The total on page 10 should read $2610 million, not $2440 million. Our initial conservative allocation for National’s health promises was $230 million a year but we subsequently raised this to $400 million after Bill English told Hawkes Bay Today that National would pump another $400 million a year into health on top of the $500 million a year increase over the next three years already factored into the 2002 budget.
We neglected, however, to carry the new figure through to the page 10 total. This measures the combined costs of National’s programme against the $2,400 million Labour has earmarked for the New Zealand Superannuation Fund.
National is claiming that it can finance its spending promises out of the “savings” it will make by dismantling the Fund. Plainly, it cannot.
And the problem is worse than the $2610 figure suggests as we have been deliberately conservative in our costings and, where the policy was too vague to be costed in any meaningful way, we have left it out.
***
Corrected Page 10
operating surplus track will be radically lower. But even then, the amounts it intends to commit to tax and spending plans are larger than the amounts of fund transfers by some 74 percent.
There are therefore three possibilities:
- Radically smaller operating surpluses with the threat of a return to deficits if the economy weakens.

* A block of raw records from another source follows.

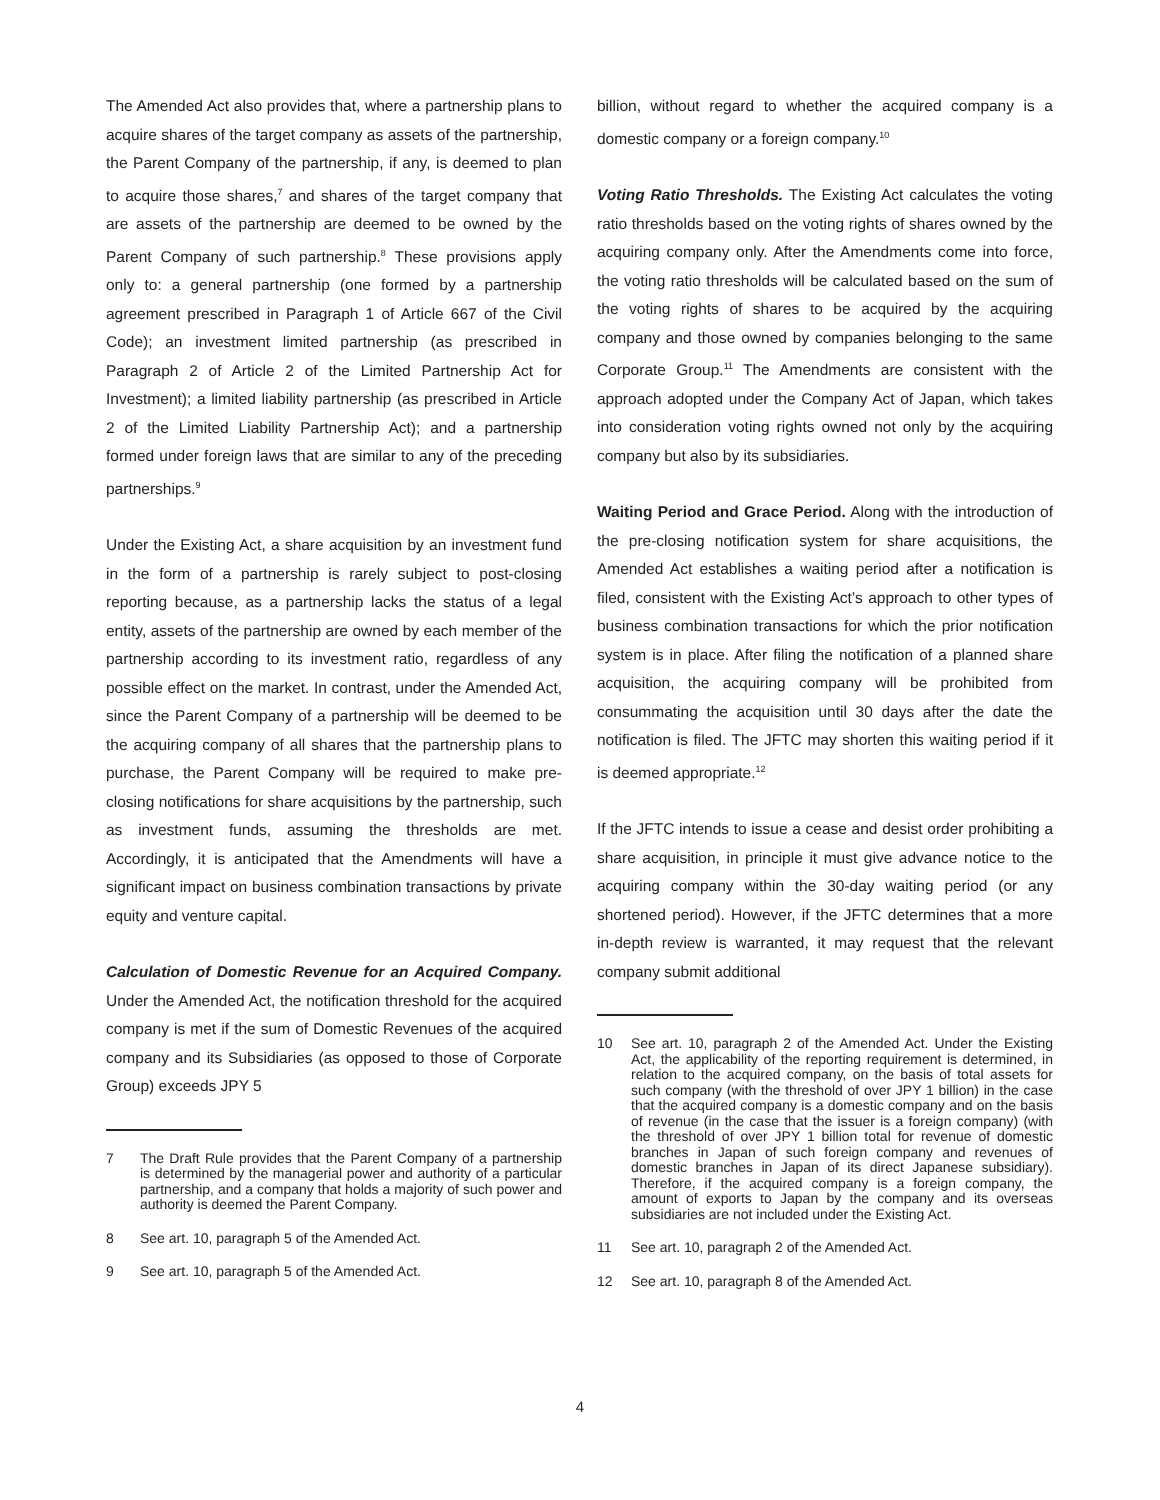The Amended Act also provides that, where a partnership plans to acquire shares of the target company as assets of the partnership, the Parent Company of the partnership, if any, is deemed to plan to acquire those shares,<sup>7</sup> and shares of the target company that are assets of the partnership are deemed to be owned by the Parent Company of such partnership.<sup>8</sup> These provisions apply only to: a general partnership (one formed by a partnership agreement prescribed in Paragraph 1 of Article 667 of the Civil Code); an investment limited partnership (as prescribed in Paragraph 2 of Article 2 of the Limited Partnership Act for Investment); a limited liability partnership (as prescribed in Article 2 of the Limited Liability Partnership Act); and a partnership formed under foreign laws that are similar to any of the preceding partnerships.<sup>9</sup>
Under the Existing Act, a share acquisition by an investment fund in the form of a partnership is rarely subject to post-closing reporting because, as a partnership lacks the status of a legal entity, assets of the partnership are owned by each member of the partnership according to its investment ratio, regardless of any possible effect on the market. In contrast, under the Amended Act, since the Parent Company of a partnership will be deemed to be the acquiring company of all shares that the partnership plans to purchase, the Parent Company will be required to make pre-closing notifications for share acquisitions by the partnership, such as investment funds, assuming the thresholds are met. Accordingly, it is anticipated that the Amendments will have a significant impact on business combination transactions by private equity and venture capital.
Calculation of Domestic Revenue for an Acquired Company. Under the Amended Act, the notification threshold for the acquired company is met if the sum of Domestic Revenues of the acquired company and its Subsidiaries (as opposed to those of Corporate Group) exceeds JPY 5
7 The Draft Rule provides that the Parent Company of a partnership is determined by the managerial power and authority of a particular partnership, and a company that holds a majority of such power and authority is deemed the Parent Company.
8 See art. 10, paragraph 5 of the Amended Act.
9 See art. 10, paragraph 5 of the Amended Act.
billion, without regard to whether the acquired company is a domestic company or a foreign company.<sup>10</sup>
Voting Ratio Thresholds. The Existing Act calculates the voting ratio thresholds based on the voting rights of shares owned by the acquiring company only. After the Amendments come into force, the voting ratio thresholds will be calculated based on the sum of the voting rights of shares to be acquired by the acquiring company and those owned by companies belonging to the same Corporate Group.<sup>11</sup> The Amendments are consistent with the approach adopted under the Company Act of Japan, which takes into consideration voting rights owned not only by the acquiring company but also by its subsidiaries.
Waiting Period and Grace Period. Along with the introduction of the pre-closing notification system for share acquisitions, the Amended Act establishes a waiting period after a notification is filed, consistent with the Existing Act’s approach to other types of business combination transactions for which the prior notification system is in place. After filing the notification of a planned share acquisition, the acquiring company will be prohibited from consummating the acquisition until 30 days after the date the notification is filed. The JFTC may shorten this waiting period if it is deemed appropriate.<sup>12</sup>
If the JFTC intends to issue a cease and desist order prohibiting a share acquisition, in principle it must give advance notice to the acquiring company within the 30-day waiting period (or any shortened period). However, if the JFTC determines that a more in-depth review is warranted, it may request that the relevant company submit additional
10 See art. 10, paragraph 2 of the Amended Act. Under the Existing Act, the applicability of the reporting requirement is determined, in relation to the acquired company, on the basis of total assets for such company (with the threshold of over JPY 1 billion) in the case that the acquired company is a domestic company and on the basis of revenue (in the case that the issuer is a foreign company) (with the threshold of over JPY 1 billion total for revenue of domestic branches in Japan of such foreign company and revenues of domestic branches in Japan of its direct Japanese subsidiary). Therefore, if the acquired company is a foreign company, the amount of exports to Japan by the company and its overseas subsidiaries are not included under the Existing Act.
11 See art. 10, paragraph 2 of the Amended Act.
12 See art. 10, paragraph 8 of the Amended Act.
4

- A halt to, or paring back of, vital capital works in the areas of schools, hospitals, roads and the like.
- Increased debt.
Even that is just the start of the story. With conservative assumptions and no costing of large elements of National’s list of promises, it is easy to see how National would use up more than the full $2,400 million a year envisaged by the time of the end of the Parliamentary term.
It would go on ($million a year)
Health 400
Education 400
Tertiary education 230
Transport 290
Defence 700
Children’s policies 100
Law and Order 130
Superannuation 120
Conservation 90
Veterans 50.
Treaty 100
Total 2610
If the intention is to continue with a rising health funding path, the $400 million annual increase that ends in 2005 will need to be added in to this list of 2006 expenses.
This would require no other extra spending during the term. It implies a three-year wage freeze for police, teachers, the defence forces and other public servants. It assumes no unforeseen events like peacekeeping duties or response to biosecurity threats.
Worse, it leaves out the myriad of uncostable promises to do things like put “a lot more money in the budget for industry and regional development”, increase funding for aged care residential services, and dozens of other big ticket items.